Quello che vi descriviamo non è un argomento di nicchia, ma un pezzo di storia che ha profondamente innovato la società. Se tanti luoghi comuni deleteri sono stati spazzati via, si deve anche al Cabaret.
Dal Derby Club di Milano a Gaber, Jannacci e Villaggio: il talento che cambia la società
A Milano, c’era il famoso Derby Club, ubicato vicino al piazzale Lotto, ove ho frequentato qualche volta e da dove sono usciti personaggi di grandissimo profilo come Gaber, Abatantuono, Bisio, Jannacci, Piperno, Villaggio, Pozzetto, Lauzi, eccetera. Personaggi che poi hanno colpito tutti quei modi farlocchi in cui si muovevano, ripetiamo, i benpensanti.
Sì, perché la rovina delle società sono stati sempre quei modi ingessati e basati su tradizioni immutabili, anche se negative, che tentavano di influenzare i comportamenti dei presenti e delle generazioni successive.
Intelligenza artificiale e cultura: capire le informazioni è la vera sfida dei nostri tempi
Ora, la questione dei modi di dire e dei comportamenti mummificati è continuata ai nostri tempi, nonostante la grande varietà e quantità di informazioni che si trovano sui media sociali, sui siti e anche su quegli immensi serbatoi di dati che sono per esempio Gemini, ChatGpt, Claude o ancora DeepSeek.
Oggi è facile interpellare una di queste fonti e farsi descrivere un quadro completo della materia in esame.
La questione, però, è un’altra: la capacità di capire le informazioni che si leggono sull’Intelligenza artificiale, che sono anche descritte a voce alta. Se non abbiamo sviluppato una capacità cognitiva che ci permette di capire ciò che ascoltiamo e leggiamo, si rischia di avere interpretazioni fasulle e fraintendimenti.
Ritorniamo al tema da noi trattato continuamente: la questione di fondo è possedere o meno Cultura, che è fatta di conoscenze, di informazioni, di capacità interpretative e valutative delle notizie, di sguardi lontani per capire gli avvenimenti e regolarsi di conseguenza.
La Cultura, come abbiamo scritto più volte, si forma giorno dopo giorno, direi anche minuto dopo minuto, perché ci vuole la ferma volontà di accumulare in modo ordinato tutte le informazioni di cui veniamo a conoscenza continuamente. Male agiscono coloro che mettono nel proprio serbatoio mentale le informazioni a casaccio, perché poi, quando devono essere tirate fuori, saranno a casaccio, disorganizzate.

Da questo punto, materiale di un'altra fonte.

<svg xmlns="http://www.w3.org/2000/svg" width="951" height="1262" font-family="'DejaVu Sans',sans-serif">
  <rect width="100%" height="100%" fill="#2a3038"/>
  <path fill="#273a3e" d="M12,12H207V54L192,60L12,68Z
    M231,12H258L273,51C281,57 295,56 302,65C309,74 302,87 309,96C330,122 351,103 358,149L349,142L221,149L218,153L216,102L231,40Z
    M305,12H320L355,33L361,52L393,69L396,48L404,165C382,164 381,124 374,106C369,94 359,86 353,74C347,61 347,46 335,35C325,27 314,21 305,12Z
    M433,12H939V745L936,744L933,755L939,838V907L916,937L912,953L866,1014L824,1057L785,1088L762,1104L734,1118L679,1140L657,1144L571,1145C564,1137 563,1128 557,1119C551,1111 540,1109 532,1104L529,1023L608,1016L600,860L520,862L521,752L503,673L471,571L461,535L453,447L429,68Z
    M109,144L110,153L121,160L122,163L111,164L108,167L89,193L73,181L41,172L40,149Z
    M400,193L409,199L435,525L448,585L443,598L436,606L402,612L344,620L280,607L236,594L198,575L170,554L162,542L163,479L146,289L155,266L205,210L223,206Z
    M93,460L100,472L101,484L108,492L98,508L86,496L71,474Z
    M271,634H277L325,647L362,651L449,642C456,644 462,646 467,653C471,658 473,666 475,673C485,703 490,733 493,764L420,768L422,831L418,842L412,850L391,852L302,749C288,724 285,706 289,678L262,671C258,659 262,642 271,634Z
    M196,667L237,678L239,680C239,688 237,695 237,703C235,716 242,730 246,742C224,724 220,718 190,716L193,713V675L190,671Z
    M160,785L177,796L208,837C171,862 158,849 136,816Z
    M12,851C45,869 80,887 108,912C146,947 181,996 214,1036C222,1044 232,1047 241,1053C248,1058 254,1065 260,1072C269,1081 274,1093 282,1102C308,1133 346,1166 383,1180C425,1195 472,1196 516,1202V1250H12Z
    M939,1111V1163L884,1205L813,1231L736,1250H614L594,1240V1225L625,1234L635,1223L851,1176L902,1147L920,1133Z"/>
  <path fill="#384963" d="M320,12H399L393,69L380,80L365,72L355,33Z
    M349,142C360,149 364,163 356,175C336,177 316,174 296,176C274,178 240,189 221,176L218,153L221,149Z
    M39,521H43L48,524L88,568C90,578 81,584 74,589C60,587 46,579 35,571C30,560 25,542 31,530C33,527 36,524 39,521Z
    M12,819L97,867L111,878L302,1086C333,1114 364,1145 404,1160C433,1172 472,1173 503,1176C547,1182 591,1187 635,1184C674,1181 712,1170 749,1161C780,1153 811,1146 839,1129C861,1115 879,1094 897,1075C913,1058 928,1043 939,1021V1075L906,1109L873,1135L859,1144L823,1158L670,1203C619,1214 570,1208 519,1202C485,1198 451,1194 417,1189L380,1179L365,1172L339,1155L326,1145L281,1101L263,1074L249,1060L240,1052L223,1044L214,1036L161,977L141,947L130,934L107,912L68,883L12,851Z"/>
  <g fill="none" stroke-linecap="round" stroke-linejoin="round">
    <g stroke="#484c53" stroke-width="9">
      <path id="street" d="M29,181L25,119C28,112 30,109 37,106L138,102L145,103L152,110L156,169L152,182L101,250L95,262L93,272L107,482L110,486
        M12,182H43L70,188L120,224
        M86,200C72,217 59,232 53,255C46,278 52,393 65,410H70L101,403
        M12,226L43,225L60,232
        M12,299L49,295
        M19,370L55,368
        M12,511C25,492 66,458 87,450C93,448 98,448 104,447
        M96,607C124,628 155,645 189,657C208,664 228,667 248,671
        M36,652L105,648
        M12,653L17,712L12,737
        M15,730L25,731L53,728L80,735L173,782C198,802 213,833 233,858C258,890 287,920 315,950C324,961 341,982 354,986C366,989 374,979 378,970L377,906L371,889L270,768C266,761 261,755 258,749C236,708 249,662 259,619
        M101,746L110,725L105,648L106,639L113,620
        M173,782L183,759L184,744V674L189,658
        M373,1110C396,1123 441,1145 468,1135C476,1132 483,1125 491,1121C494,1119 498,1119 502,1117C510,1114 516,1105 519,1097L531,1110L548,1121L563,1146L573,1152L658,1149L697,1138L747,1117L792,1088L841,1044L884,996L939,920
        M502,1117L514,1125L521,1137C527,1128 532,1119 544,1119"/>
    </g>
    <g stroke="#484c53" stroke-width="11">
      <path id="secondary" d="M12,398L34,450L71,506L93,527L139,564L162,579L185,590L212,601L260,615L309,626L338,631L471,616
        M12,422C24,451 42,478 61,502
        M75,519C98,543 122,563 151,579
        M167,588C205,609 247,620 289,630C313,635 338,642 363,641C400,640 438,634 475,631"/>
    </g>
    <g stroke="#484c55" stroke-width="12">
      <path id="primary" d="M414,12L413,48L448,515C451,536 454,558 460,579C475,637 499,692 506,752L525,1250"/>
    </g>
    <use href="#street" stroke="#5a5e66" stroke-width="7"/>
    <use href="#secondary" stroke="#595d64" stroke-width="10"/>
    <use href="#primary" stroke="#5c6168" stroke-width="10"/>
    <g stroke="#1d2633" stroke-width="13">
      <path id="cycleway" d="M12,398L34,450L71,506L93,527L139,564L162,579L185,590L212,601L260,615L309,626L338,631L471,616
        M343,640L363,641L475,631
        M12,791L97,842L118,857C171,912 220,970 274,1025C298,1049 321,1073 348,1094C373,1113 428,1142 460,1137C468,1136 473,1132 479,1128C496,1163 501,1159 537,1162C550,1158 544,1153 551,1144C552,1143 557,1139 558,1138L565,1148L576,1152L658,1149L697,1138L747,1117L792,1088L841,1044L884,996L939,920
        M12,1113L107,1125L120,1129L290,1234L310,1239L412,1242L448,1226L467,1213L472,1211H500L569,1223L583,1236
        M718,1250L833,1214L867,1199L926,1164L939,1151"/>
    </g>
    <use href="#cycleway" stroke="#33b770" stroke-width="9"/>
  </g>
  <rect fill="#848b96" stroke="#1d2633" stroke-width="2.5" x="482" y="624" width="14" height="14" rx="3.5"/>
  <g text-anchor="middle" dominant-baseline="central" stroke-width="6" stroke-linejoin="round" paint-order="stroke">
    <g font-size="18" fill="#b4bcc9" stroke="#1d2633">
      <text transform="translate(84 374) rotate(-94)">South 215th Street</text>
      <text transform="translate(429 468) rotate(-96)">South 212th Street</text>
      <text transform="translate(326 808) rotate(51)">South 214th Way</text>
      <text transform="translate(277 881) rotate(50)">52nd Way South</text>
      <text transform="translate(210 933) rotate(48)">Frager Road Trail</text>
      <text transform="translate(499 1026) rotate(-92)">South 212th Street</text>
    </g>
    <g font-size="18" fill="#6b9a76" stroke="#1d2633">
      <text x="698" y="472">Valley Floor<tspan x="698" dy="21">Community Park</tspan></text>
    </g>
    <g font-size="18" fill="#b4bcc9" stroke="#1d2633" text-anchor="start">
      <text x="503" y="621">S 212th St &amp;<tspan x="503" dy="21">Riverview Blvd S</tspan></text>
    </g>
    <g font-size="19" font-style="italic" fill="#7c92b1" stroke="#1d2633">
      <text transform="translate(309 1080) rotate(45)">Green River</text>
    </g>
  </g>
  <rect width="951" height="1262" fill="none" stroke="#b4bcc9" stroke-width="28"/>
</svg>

Omologazione digitale e chiacchiericcio online: il tramonto del pensiero critico
Esiste oggi il Cabaret? Purtroppo non più così come inteso in origine, anche perché di quei grandi personaggi di cui abbiamo fatto cenno prima non ce ne sono quasi più. Sarà un fatto sociale, culturale, temporale o altro, ma oggi c’è un imbastardimento delle informazioni e un’omologazione dei comportamenti, per cui viene meno l’acume del pensiero, che causa un appiattimento del modo di ragionare e, quindi, dei comportamenti.

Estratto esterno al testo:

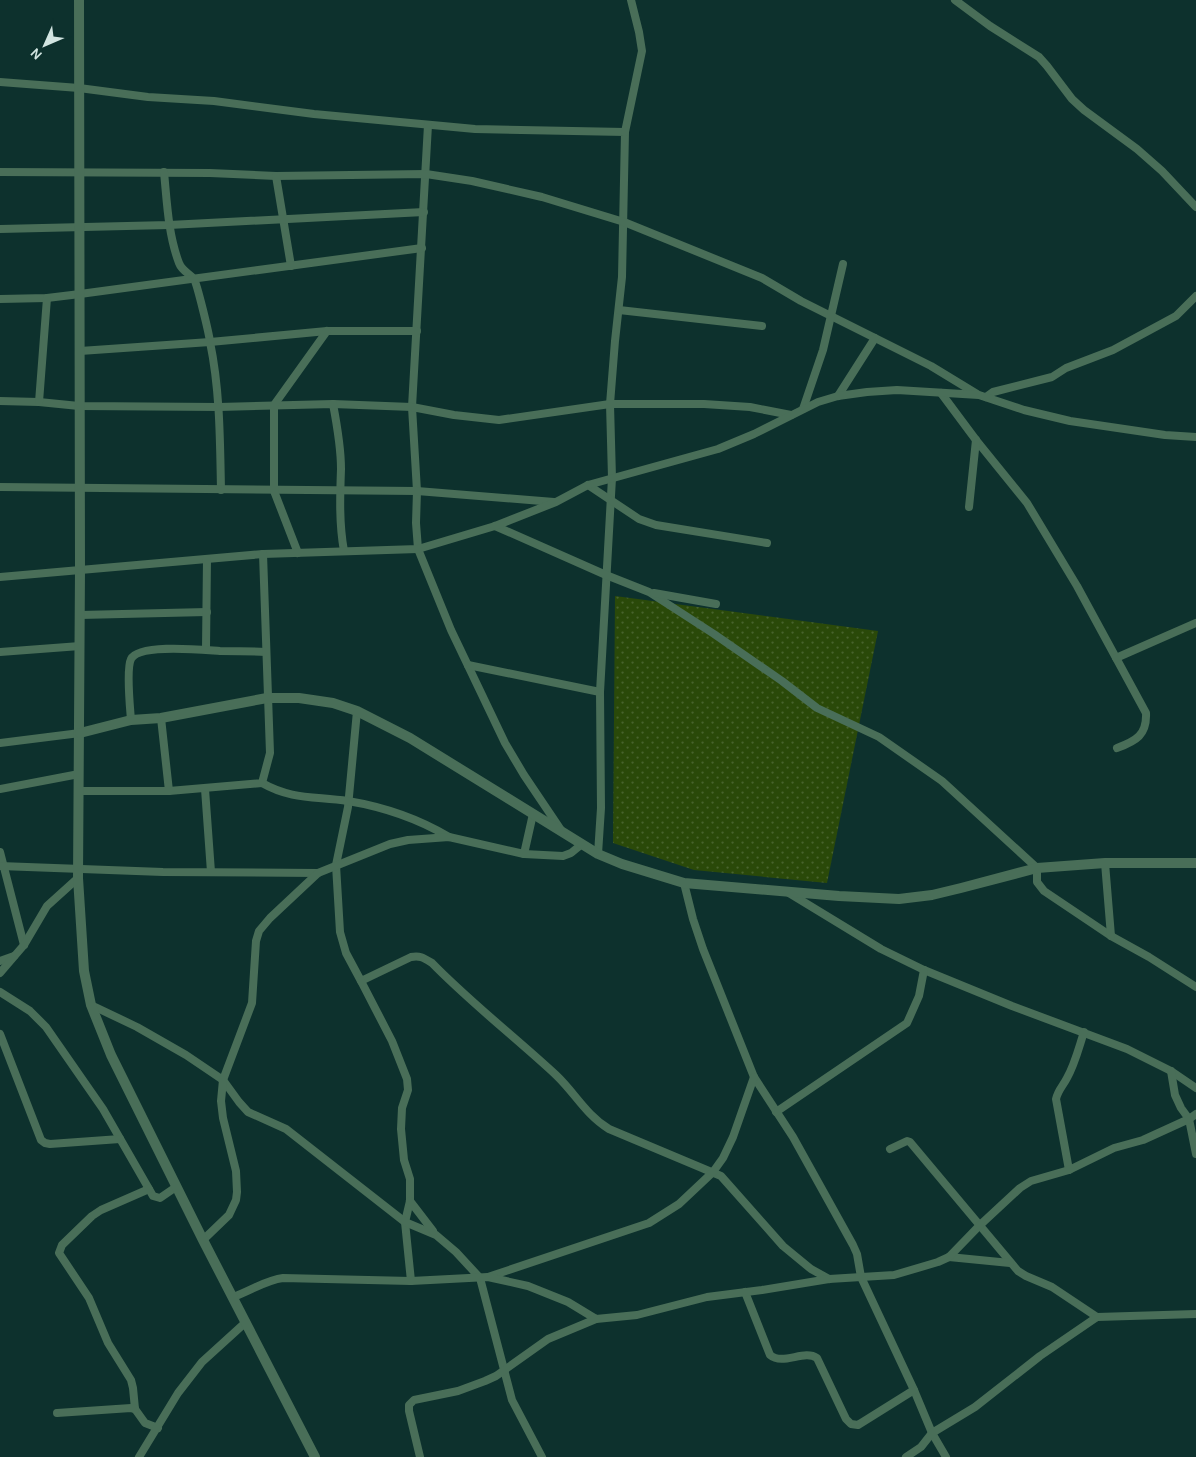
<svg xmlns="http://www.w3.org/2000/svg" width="1196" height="1457" viewBox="0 0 1196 1457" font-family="Karla,sans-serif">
  <defs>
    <pattern id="grass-dots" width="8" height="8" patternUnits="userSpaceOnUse" patternTransform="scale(1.25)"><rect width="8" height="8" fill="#2a4909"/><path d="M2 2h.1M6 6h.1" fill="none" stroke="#48632d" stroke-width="1.8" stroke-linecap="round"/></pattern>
  </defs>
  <rect width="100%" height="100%" fill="#0d312d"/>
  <path fill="url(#grass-dots)" d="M615,596l263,35 -51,252 -133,-13 -81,-27z"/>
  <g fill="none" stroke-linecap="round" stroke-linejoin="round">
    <g stroke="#496e58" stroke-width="8">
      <path d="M955,0l35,26 49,31 8,9 25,33 12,11 53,39 25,22 34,36"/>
      <path d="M0,82l79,6 69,9 66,4 100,13 161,15 150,3 -3,145 -7,64 -5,63 2,74 -12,214 1,116 -3,46"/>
      <path d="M428,125l-16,282 5,84 -1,32 2,26 33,81 54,113 19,32 37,55"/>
      <path d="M625,132l17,-81 -3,-19 -8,-32"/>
      <path d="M0,172l210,1 66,3 150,-2 46,7 70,16 82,25 138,56 39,23 130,65 46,28"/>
      <path d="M164,172c3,30 4,62 15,91 3,8 10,10 15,16 3,5 15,54 16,63 10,48 10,98 11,148"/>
      <path d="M276,176l15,90"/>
      <path d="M0,229l169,-4 255,-13"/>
      <path d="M0,299l47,-1 33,-4 342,-46"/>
      <path d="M619,310l143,16"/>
      <path d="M80,351l130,-9 117,-11h90"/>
      <path d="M941,393l35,47 51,63 50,83 69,127c1,22 -10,28 -29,35"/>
      <path d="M838,396l37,-58"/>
      <path d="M986,397l7,-5 59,-15 14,-9 47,-18 63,-34 20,-20"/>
      <path d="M0,401l39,1 40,4 140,1 114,-3 79,3 42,8 45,5 111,-16h94l46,3 41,8"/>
      <path d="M39,402l8,-104"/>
      <path d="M333,404c4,21 8,43 8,65 -1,27 -2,55 3,82"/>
      <path d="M803,409l20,-59 20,-86"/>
      <path d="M588,485l51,34 17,6 111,18"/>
      <path d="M0,487l417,4 137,11"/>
      <path d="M969,507l7,-67"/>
      <path d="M495,526l111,49 43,17 65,42 68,47 35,27 62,29 63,44 95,87v14l7,9 67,45 38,21 47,30"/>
      <path d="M298,553l-24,-62v-86l53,-74"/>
      <path d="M0,577l263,-23 155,-5 77,-23 61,-24 32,-17 130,-36 36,-15 64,-32 20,-6 29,-4 30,-2 82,5 45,15 46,11 95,14 31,2"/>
      <path d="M654,593l62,11"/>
      <path d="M80,615l127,-3"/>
      <path d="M206,648l1,-89"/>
      <path d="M0,652l80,-6"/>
      <path d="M1116,658l80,-35"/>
      <path d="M468,665l132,27"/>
      <path d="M357,711l-9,96 -12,58 4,67 6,21 15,28 50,-24c9,-2 13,1 21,6 39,40 83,74 124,112 19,18 30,40 53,54l112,47 62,70 28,23 18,10"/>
      <path d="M161,718l8,73"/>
      <path d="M131,720c-1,-13 -5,-51 0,-61 8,-16 73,-9 89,-8 15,0 31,0 46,1"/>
      <path d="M0,743l80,-10"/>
      <path d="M262,783c30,17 53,13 86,18 36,6 69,17 101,36"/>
      <path d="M0,789l79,-15"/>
      <path d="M205,789l6,83"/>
      <path d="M79,791h90l93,-8 8,-30 -7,-199"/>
      <path d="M0,852l24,93"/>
      <path d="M524,854l9,-40"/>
      <path d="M1105,863l6,73"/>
      <path d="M0,866l163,6 155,1"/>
      <path d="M684,883l9,36 10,30 51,128 39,60 60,108 4,9 4,23 53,113 18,43 14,24"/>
      <path d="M789,893l92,56 43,21 88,36 115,43 44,22 25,17"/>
      <path d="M0,961l14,-5"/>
      <path d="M0,973l24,-28 23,-39 31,-28"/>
      <path d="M361,981l31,60 15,38 1,11 -6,18 -1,21 3,31 6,19v22l-5,21 6,59"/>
      <path d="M0,992l30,19 16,16 57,82 50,87 7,2 16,-11"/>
      <path d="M91,1005l46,22 49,28 37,25 16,22 9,10 38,17 119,93 31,13 20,17 24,26 32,122 30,57"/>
      <path d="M0,1034l41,106 4,3 5,1 70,-5"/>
      <path d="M1171,1071l4,24 6,13 8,11 7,35"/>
      <path d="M776,1112l131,-89 12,-27 5,-26"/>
      <path d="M890,1149l17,-8 3,1 108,129 8,5 26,11 45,30"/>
      <path d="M1069,1170l-13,-71c2,-9 7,-13 11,-21 8,-14 12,-31 17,-46"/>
      <path d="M149,1189l-48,21 -9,6 -30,29 -3,8 30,45 19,45 23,37 2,8 2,21 10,14 13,5"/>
      <path d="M410,1201l23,30"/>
      <path d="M203,1240l26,-25 7,-15 1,-8 -1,-21 -13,-53 -2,-17 2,-21 29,-77 4,-62 3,-10 11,-13 48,-45 72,-29 18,-4 41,-3 75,17 39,2 8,-3 11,-9"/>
      <path d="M949,1257l61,6"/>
      <path d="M488,1277l161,-54 30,-19 34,-32 10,-14 10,-21 21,-60"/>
      <path d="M745,1292l25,63c13,11 34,-6 47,3l29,61 5,5 7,1 56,-35"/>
      <path d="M233,1297c17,-6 33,-17 50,-19l128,3 77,-4 40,9 40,16 28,17 41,-4 70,-18 55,-7 67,-11 65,-4 44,-13 11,-5 30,-31 41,-38 11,-7 38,-11 45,-22 29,-8 46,-21 7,-5"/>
      <path d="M57,1413l74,-5 4,1"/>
      <path d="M139,1457l39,-64 24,-31 44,-40"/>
      <path d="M420,1457l-11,-46v-6l5,-5 44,-9 27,-10 11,-5 52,-37 48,-20"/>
      <path d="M906,1457l15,-10 11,-14 43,-26 65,-51 57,-39 99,-3"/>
    </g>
    <g stroke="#496e58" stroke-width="10">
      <path d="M79,0l1,570 -2,308 6,93 7,34 20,50 92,185 112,217"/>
      <path d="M80,733l51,-13 30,-2 106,-20h32l34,5 24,8 53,27 188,116 24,10 62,19 155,13 60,3 33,-4 29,-7 76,-20 68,-5h91"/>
    </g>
  </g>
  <g transform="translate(45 45) rotate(225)" stroke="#0d312d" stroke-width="4" paint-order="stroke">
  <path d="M0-4L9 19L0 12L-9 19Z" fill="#d2e5e1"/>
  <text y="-8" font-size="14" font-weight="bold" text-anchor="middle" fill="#d2e5e1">N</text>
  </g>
</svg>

Il chiacchiericcio, il dialogo delle “comari” di una volta, non è sparito, ma è stato digitalizzato: c’è sui siti, ove vengono trasmesse parole di ogni genere e tipo, spesso sconclusionate e anche false, che ingannano i poveri di spirito e quelli che hanno poche capacità valutative sul piano mentale.
È la solita storia vecchia di secoli, secondo cui una persona è degna di questo nome se utilizza bene il proprio strumento mentale, che deve alimentare e addestrare continuamente. Guai ai pigri e agli ignoranti.